**Problem to work on**. Write each entry down again precisely, skipping nothing.

**Task input**.
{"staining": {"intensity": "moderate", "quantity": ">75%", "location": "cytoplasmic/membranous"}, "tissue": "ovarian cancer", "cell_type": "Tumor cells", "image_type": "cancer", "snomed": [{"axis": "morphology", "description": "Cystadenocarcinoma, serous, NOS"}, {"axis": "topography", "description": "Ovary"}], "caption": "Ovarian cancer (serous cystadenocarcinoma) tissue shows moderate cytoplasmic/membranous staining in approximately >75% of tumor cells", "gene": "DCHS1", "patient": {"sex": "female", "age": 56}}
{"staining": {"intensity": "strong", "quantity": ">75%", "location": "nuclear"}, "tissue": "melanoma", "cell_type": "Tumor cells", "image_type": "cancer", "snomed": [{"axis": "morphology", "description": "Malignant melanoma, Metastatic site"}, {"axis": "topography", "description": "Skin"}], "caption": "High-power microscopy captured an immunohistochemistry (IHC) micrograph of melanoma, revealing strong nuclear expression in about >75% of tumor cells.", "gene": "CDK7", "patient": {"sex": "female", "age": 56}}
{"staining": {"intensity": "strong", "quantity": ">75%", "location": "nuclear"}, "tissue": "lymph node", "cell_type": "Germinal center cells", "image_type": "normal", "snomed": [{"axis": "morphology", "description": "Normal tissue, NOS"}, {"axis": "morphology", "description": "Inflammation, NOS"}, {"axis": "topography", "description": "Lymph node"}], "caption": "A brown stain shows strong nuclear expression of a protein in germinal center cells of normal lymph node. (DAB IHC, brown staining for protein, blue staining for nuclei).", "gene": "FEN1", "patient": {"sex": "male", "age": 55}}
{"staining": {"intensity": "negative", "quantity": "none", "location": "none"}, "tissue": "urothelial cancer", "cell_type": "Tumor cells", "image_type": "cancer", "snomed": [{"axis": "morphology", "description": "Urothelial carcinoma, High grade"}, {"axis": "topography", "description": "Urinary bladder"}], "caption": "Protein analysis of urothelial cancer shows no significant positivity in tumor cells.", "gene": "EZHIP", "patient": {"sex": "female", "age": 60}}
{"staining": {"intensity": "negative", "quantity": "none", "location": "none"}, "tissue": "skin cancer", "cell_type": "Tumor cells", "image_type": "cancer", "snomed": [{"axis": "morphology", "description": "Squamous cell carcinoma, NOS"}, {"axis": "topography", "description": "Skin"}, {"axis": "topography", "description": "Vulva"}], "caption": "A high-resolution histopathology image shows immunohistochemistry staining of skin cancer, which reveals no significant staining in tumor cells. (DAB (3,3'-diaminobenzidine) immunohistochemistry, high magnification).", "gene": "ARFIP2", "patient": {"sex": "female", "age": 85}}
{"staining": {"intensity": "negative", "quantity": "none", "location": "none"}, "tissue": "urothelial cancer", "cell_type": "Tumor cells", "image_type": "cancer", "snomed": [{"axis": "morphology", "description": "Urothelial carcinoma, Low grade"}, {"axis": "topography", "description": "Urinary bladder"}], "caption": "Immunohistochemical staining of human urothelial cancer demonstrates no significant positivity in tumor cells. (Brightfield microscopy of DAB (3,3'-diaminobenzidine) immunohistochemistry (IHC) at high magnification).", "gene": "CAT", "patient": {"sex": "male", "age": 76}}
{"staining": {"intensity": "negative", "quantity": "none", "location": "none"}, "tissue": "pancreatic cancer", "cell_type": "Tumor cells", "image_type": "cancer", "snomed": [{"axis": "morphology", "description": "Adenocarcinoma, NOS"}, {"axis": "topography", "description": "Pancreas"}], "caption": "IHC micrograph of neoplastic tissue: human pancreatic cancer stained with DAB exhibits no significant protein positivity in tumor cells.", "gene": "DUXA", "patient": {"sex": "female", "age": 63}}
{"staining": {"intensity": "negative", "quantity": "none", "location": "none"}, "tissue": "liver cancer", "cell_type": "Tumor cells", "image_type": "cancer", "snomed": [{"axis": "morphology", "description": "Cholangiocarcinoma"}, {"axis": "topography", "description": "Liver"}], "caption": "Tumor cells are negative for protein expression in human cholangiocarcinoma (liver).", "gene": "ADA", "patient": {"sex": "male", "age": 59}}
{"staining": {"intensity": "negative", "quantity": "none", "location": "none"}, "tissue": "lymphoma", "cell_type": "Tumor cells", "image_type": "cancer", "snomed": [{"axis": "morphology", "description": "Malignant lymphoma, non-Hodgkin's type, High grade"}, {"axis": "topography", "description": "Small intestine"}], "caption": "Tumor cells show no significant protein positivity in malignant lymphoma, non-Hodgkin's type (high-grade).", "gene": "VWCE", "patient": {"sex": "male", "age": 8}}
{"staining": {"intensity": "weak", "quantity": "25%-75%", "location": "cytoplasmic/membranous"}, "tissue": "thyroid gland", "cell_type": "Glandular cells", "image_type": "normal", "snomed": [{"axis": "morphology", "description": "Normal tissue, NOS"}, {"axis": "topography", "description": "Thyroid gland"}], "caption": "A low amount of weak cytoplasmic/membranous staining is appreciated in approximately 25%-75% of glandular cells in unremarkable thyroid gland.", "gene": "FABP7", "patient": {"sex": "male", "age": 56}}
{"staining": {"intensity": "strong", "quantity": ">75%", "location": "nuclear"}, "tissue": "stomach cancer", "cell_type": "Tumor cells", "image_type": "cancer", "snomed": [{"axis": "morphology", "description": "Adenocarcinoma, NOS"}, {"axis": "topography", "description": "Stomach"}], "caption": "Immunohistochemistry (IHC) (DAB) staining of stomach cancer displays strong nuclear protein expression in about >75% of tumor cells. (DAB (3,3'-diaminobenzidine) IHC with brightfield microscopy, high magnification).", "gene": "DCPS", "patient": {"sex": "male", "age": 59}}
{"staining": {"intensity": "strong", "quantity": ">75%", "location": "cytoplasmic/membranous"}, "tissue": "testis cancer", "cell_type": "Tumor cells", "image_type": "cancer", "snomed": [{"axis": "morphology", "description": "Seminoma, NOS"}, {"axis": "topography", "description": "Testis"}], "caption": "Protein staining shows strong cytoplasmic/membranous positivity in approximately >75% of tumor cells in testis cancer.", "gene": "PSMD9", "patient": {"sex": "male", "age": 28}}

**Answer below**.
{"staining": {"intensity": "moderate", "quantity": ">75%", "location": "cytoplasmic/membranous"}, "tissue": "ovarian cancer", "cell_type": "Tumor cells", "image_type": "cancer", "snomed": [{"axis": "morphology", "description": "Cystadenocarcinoma, serous, NOS"}, {"axis": "topography", "description": "Ovary"}], "caption": "Ovarian cancer (serous cystadenocarcinoma) tissue shows moderate cytoplasmic/membranous staining in approximately >75% of tumor cells", "gene": "DCHS1", "patient": {"sex": "female", "age": 56}}
{"staining": {"intensity": "strong", "quantity": ">75%", "location": "nuclear"}, "tissue": "melanoma", "cell_type": "Tumor cells", "image_type": "cancer", "snomed": [{"axis": "morphology", "description": "Malignant melanoma, Metastatic site"}, {"axis": "topography", "description": "Skin"}], "caption": "High-power microscopy captured an immunohistochemistry (IHC) micrograph of melanoma, revealing strong nuclear expression in about >75% of tumor cells.", "gene": "CDK7", "patient": {"sex": "female", "age": 56}}
{"staining": {"intensity": "strong", "quantity": ">75%", "location": "nuclear"}, "tissue": "lymph node", "cell_type": "Germinal center cells", "image_type": "normal", "snomed": [{"axis": "morphology", "description": "Normal tissue, NOS"}, {"axis": "morphology", "description": "Inflammation, NOS"}, {"axis": "topography", "description": "Lymph node"}], "caption": "A brown stain shows strong nuclear expression of a protein in germinal center cells of normal lymph node. (DAB IHC, brown staining for protein, blue staining for nuclei).", "gene": "FEN1", "patient": {"sex": "male", "age": 55}}
{"staining": {"intensity": "negative", "quantity": "none", "location": "none"}, "tissue": "urothelial cancer", "cell_type": "Tumor cells", "image_type": "cancer", "snomed": [{"axis": "morphology", "description": "Urothelial carcinoma, High grade"}, {"axis": "topography", "description": "Urinary bladder"}], "caption": "Protein analysis of urothelial cancer shows no significant positivity in tumor cells.", "gene": "EZHIP", "patient": {"sex": "female", "age": 60}}
{"staining": {"intensity": "negative", "quantity": "none", "location": "none"}, "tissue": "skin cancer", "cell_type": "Tumor cells", "image_type": "cancer", "snomed": [{"axis": "morphology", "description": "Squamous cell carcinoma, NOS"}, {"axis": "topography", "description": "Skin"}, {"axis": "topography", "description": "Vulva"}], "caption": "A high-resolution histopathology image shows immunohistochemistry staining of skin cancer, which reveals no significant staining in tumor cells. (DAB (3,3'-diaminobenzidine) immunohistochemistry, high magnification).", "gene": "ARFIP2", "patient": {"sex": "female", "age": 85}}
{"staining": {"intensity": "negative", "quantity": "none", "location": "none"}, "tissue": "urothelial cancer", "cell_type": "Tumor cells", "image_type": "cancer", "snomed": [{"axis": "morphology", "description": "Urothelial carcinoma, Low grade"}, {"axis": "topography", "description": "Urinary bladder"}], "caption": "Immunohistochemical staining of human urothelial cancer demonstrates no significant positivity in tumor cells. (Brightfield microscopy of DAB (3,3'-diaminobenzidine) immunohistochemistry (IHC) at high magnification).", "gene": "CAT", "patient": {"sex": "male", "age": 76}}
{"staining": {"intensity": "negative", "quantity": "none", "location": "none"}, "tissue": "pancreatic cancer", "cell_type": "Tumor cells", "image_type": "cancer", "snomed": [{"axis": "morphology", "description": "Adenocarcinoma, NOS"}, {"axis": "topography", "description": "Pancreas"}], "caption": "IHC micrograph of neoplastic tissue: human pancreatic cancer stained with DAB exhibits no significant protein positivity in tumor cells.", "gene": "DUXA", "patient": {"sex": "female", "age": 63}}
{"staining": {"intensity": "negative", "quantity": "none", "location": "none"}, "tissue": "liver cancer", "cell_type": "Tumor cells", "image_type": "cancer", "snomed": [{"axis": "morphology", "description": "Cholangiocarcinoma"}, {"axis": "topography", "description": "Liver"}], "caption": "Tumor cells are negative for protein expression in human cholangiocarcinoma (liver).", "gene": "ADA", "patient": {"sex": "male", "age": 59}}
{"staining": {"intensity": "negative", "quantity": "none", "location": "none"}, "tissue": "lymphoma", "cell_type": "Tumor cells", "image_type": "cancer", "snomed": [{"axis": "morphology", "description": "Malignant lymphoma, non-Hodgkin's type, High grade"}, {"axis": "topography", "description": "Small intestine"}], "caption": "Tumor cells show no significant protein positivity in malignant lymphoma, non-Hodgkin's type (high-grade).", "gene": "VWCE", "patient": {"sex": "male", "age": 8}}
{"staining": {"intensity": "weak", "quantity": "25%-75%", "location": "cytoplasmic/membranous"}, "tissue": "thyroid gland", "cell_type": "Glandular cells", "image_type": "normal", "snomed": [{"axis": "morphology", "description": "Normal tissue, NOS"}, {"axis": "topography", "description": "Thyroid gland"}], "caption": "A low amount of weak cytoplasmic/membranous staining is appreciated in approximately 25%-75% of glandular cells in unremarkable thyroid gland.", "gene": "FABP7", "patient": {"sex": "male", "age": 56}}
{"staining": {"intensity": "strong", "quantity": ">75%", "location": "nuclear"}, "tissue": "stomach cancer", "cell_type": "Tumor cells", "image_type": "cancer", "snomed": [{"axis": "morphology", "description": "Adenocarcinoma, NOS"}, {"axis": "topography", "description": "Stomach"}], "caption": "Immunohistochemistry (IHC) (DAB) staining of stomach cancer displays strong nuclear protein expression in about >75% of tumor cells. (DAB (3,3'-diaminobenzidine) IHC with brightfield microscopy, high magnification).", "gene": "DCPS", "patient": {"sex": "male", "age": 59}}
{"staining": {"intensity": "strong", "quantity": ">75%", "location": "cytoplasmic/membranous"}, "tissue": "testis cancer", "cell_type": "Tumor cells", "image_type": "cancer", "snomed": [{"axis": "morphology", "description": "Seminoma, NOS"}, {"axis": "topography", "description": "Testis"}], "caption": "Protein staining shows strong cytoplasmic/membranous positivity in approximately >75% of tumor cells in testis cancer.", "gene": "PSMD9", "patient": {"sex": "male", "age": 28}}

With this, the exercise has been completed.